China is completely lacking in self-awareness and as someone who has stepped outside that society, I have a responsibility to write about it as I see it.
I have to live within my memories, within my private universe, and continually return to China, the land where my thoughts are locked. This is a very painful kind of existence, this feeling of nowhereness.
It is vitally important for me, both personally and for my writing, to be able to return to China freely, so being barred entry has caused me deep concern and distress.
The Chinese have made a faustian pact with the government, agreeing to forsake demands for political and intellectual freedom in exchange for more material comfort. They live prosperous lives in which any expression of pain is forbidden.
'Three Kingdoms' gives you a panoply of different routes; everyone can find their own path. It shows that sometimes the route to fulfilment or success is not the obvious one.
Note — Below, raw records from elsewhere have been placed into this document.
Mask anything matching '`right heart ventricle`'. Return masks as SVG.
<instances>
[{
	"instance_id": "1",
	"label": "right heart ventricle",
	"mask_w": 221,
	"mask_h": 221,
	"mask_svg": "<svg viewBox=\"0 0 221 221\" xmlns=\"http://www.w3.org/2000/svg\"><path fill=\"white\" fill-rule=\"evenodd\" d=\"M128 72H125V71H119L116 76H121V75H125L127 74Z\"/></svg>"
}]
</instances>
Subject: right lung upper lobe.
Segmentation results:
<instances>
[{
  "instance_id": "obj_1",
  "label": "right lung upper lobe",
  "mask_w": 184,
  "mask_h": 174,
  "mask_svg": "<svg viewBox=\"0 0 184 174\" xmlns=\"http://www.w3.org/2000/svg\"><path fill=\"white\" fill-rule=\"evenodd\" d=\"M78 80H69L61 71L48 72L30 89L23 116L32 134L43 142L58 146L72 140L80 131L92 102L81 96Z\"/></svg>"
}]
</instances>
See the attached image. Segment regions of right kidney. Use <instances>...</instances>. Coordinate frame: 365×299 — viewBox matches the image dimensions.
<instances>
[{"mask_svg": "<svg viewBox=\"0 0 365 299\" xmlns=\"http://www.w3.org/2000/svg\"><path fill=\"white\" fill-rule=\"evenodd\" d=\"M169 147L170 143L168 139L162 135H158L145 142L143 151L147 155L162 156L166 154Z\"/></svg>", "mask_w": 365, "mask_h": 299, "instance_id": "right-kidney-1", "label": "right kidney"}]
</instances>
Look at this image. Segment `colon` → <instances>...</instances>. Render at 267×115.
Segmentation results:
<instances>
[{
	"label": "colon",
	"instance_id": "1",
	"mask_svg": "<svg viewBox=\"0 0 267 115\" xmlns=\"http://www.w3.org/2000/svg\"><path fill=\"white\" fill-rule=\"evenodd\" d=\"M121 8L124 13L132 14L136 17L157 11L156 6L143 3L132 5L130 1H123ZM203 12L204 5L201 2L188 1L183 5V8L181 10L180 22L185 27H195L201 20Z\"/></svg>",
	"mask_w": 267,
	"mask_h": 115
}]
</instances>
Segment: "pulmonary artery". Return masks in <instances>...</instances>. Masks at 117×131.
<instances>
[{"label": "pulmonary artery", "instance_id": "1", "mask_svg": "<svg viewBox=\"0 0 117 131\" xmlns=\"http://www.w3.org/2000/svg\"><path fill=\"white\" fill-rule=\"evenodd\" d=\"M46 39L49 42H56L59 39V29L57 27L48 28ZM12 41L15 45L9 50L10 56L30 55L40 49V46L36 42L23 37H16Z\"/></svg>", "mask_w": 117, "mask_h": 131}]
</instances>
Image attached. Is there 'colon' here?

You must take twists and turns to achieve a goal.
Whatever China I'd been born into, I would probably still have become a painter - I loved sketching portraits as a child, and began art classes at the age 7. But if China hadn't been under Maoist rule, I might never have become a writer.
While I was writing 'Stick Out Your Tongue' in Beijing, the police began knocking on my door again. As soon as I finished the book, I moved to Hong Kong so that I could work undisturbed on my next novel.
In 1989, I was on Tiananmen Square with the students, living in their makeshift tents and joining their jubilant singing of the Internationale. In the two decades since, each time that I have gone back, visions from those days seem to return with increasing persistence.
The Chinese people have been forced to forget the Tiananmen massacre. There has been no public debate about the event, no official apology. The media aren't allowed to mention it. Still today people are being persecuted and imprisoned for disseminating information about it.